By Sgt. Sara Wood, USA
WASHINGTON, Aug. 18, 2006 – Combined U.S. and Iraqi operations in Baghdad have done much to reduce violence and bring stability to the area, but the ultimate solution depends on the Iraqi people's willingness to reject violence and cooperate with Iraqi security forces, a U.S. military commander in the area said today. "The security situation confronting the capital is a complex one, and the solution must be long-term," Army Col. Michael Beech, commander of 4th Brigade Combat Team, 4th Infantry Division, said in a news conference from Iraq. "The Iraqi government, coalition forces and Iraqi security forces are dedicated to establishing peace in Baghdad."

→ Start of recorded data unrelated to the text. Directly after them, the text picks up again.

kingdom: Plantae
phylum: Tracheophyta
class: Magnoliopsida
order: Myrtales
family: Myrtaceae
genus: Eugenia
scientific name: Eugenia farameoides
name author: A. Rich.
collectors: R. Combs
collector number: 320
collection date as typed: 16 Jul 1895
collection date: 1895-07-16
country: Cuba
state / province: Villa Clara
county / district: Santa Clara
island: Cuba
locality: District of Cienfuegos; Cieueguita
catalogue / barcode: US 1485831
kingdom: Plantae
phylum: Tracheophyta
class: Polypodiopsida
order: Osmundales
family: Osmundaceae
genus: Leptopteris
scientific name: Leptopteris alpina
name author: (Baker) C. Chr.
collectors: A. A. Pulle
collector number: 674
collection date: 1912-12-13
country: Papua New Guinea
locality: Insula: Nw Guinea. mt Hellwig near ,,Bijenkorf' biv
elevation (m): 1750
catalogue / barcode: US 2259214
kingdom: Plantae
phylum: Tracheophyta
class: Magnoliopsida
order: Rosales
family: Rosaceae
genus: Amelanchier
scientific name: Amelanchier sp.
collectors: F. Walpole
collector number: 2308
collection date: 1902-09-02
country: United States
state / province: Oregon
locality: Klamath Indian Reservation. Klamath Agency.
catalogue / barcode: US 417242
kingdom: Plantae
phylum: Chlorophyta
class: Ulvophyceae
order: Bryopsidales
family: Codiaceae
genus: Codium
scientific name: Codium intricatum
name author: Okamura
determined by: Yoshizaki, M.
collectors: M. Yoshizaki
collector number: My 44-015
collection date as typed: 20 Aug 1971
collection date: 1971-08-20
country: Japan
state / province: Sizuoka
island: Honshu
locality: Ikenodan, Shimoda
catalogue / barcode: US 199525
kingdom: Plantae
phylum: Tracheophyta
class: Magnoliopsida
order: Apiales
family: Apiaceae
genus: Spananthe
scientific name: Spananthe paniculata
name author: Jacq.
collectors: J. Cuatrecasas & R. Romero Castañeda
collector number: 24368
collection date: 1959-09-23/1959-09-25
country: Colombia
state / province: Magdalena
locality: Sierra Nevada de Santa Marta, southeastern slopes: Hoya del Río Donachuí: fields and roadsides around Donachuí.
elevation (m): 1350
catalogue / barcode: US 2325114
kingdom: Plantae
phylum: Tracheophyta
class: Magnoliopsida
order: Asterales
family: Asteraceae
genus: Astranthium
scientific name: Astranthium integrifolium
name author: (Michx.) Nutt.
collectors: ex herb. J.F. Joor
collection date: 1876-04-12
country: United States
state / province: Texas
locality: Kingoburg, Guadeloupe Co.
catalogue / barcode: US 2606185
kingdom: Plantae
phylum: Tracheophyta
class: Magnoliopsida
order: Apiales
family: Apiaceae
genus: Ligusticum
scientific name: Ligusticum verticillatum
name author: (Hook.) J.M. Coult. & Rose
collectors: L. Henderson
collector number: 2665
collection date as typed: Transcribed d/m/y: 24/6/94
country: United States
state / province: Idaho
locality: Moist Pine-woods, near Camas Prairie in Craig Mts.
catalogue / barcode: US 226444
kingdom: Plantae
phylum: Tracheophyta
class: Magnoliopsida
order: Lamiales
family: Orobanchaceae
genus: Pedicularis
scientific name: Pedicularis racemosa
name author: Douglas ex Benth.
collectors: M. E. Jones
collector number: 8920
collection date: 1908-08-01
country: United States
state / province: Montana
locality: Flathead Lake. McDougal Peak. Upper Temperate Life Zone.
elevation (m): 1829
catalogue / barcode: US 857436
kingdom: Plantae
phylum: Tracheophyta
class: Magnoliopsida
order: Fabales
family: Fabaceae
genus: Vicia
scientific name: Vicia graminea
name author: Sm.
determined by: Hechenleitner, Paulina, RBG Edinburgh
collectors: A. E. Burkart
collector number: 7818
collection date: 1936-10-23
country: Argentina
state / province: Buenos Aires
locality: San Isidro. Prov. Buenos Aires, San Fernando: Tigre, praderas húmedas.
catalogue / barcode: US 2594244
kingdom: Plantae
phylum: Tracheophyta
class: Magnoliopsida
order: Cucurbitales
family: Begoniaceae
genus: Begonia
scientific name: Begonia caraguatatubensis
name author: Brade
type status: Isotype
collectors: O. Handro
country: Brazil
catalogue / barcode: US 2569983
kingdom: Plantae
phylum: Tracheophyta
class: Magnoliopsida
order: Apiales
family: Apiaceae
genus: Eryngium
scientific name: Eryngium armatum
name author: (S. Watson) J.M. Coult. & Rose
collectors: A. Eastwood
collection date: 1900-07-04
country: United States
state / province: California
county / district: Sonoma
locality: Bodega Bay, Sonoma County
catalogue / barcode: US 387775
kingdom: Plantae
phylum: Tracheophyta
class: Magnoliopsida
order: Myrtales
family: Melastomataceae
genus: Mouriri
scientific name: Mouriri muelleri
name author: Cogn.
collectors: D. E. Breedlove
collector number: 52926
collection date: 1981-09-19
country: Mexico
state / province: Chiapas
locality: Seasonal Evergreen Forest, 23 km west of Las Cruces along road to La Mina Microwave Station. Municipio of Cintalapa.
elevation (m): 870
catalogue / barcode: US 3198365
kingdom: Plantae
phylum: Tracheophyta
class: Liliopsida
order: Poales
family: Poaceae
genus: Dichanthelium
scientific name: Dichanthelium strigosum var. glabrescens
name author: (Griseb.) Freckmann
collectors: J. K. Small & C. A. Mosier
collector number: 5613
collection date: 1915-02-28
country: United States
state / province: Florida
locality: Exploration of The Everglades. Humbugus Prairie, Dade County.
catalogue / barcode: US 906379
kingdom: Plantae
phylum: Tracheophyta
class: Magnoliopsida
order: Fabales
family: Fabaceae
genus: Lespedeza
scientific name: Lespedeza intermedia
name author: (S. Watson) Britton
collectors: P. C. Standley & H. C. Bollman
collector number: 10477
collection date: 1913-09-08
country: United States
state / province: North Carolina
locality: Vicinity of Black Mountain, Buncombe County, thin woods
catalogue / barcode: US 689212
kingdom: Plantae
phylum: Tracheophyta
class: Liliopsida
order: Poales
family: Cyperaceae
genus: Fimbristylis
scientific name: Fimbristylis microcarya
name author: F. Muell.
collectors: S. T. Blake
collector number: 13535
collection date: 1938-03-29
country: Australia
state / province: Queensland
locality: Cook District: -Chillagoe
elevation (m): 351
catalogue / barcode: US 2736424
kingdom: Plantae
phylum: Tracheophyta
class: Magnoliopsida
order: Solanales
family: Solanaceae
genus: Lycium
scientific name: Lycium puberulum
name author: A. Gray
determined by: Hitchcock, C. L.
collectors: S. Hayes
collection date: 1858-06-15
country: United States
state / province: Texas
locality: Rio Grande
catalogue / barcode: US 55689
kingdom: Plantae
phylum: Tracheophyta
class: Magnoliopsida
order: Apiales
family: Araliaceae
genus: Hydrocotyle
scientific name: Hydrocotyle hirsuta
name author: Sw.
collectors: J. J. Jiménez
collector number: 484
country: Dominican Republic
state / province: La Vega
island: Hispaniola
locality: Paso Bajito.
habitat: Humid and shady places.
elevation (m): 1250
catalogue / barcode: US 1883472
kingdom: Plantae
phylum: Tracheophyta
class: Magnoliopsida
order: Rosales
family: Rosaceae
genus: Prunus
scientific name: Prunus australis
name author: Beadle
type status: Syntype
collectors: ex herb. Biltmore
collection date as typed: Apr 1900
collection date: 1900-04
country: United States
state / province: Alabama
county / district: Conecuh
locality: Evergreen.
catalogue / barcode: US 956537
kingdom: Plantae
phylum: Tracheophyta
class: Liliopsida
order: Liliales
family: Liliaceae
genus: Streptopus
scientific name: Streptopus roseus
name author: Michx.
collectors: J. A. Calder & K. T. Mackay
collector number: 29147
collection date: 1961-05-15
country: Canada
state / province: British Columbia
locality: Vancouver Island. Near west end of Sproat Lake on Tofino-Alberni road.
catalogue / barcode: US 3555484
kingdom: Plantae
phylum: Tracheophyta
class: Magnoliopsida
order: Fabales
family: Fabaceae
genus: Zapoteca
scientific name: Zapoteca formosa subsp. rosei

U.S. and Iraqi forces have been conducting combined missions in Baghdad as part of Operation Together Forward, an Iraqi-led campaign to reduce violence in the capital. The missions have been successful in the security arena, but also in terms of developing relationships between the Iraqi people and Iraqi security forces, Beech said. "Along with providing essential services, our current plan makes provisions for long-term stability within this area," he said. "To ensure the population (that) is living in these neighborhoods knows who's responsible for securing them, we have worked to establish habitual relationships between particular Iraqi security forces, U.S. forces with a particular neighborhood."
Neighborhoods within Baghdad are being paired with a particular Iraqi police company and a U.S. military company, Beech said. "This is in an effort to establish true community-based policing and security and build trust and confidence in the national police and the people that they protect," he said. Attacks in the 4th Brigade's area of operations have decreased over the past few months, and Iraqi forces are taking the lead in more missions, Beech said. Recent operations have focused specifically on the Dura neighborhood, in the eastern part of Baghdad's Rashid district, where there were previously as many as 20 murders a day. the 6th National Police Brigade of the 2nd Division now secures that area, and coalition forces are working with local leaders to promote civic activity, he said.
"It's hard not to be optimistic," he said. "I walk the streets of Dura every day, and what I see is every day there are additional shops open that weren't there before. I see the Dura market has increased traffic and people in the Dura market shopping every day. The feedback that I get from people on the streets is absolutely very promising."
One indicator that the Iraqi people trust their security forces more is the increase in communication between the people and the Iraqi police, Beech said. The Iraqi brigade commander in his area has been receiving more and more phone calls from concerned citizens with tips, and imams of the local mosques are talking to him more, he said.
The Iraqi people's cooperation with and trust in the Iraqi security forces is essential, as Operation Together Forward moves from a clearing operation to a holding operation focused on stability, Beech said. "This is a collaborative effort between U.S. forces and national police, and what we have to get is the support of the Iraqi people to trust their security forces," he said.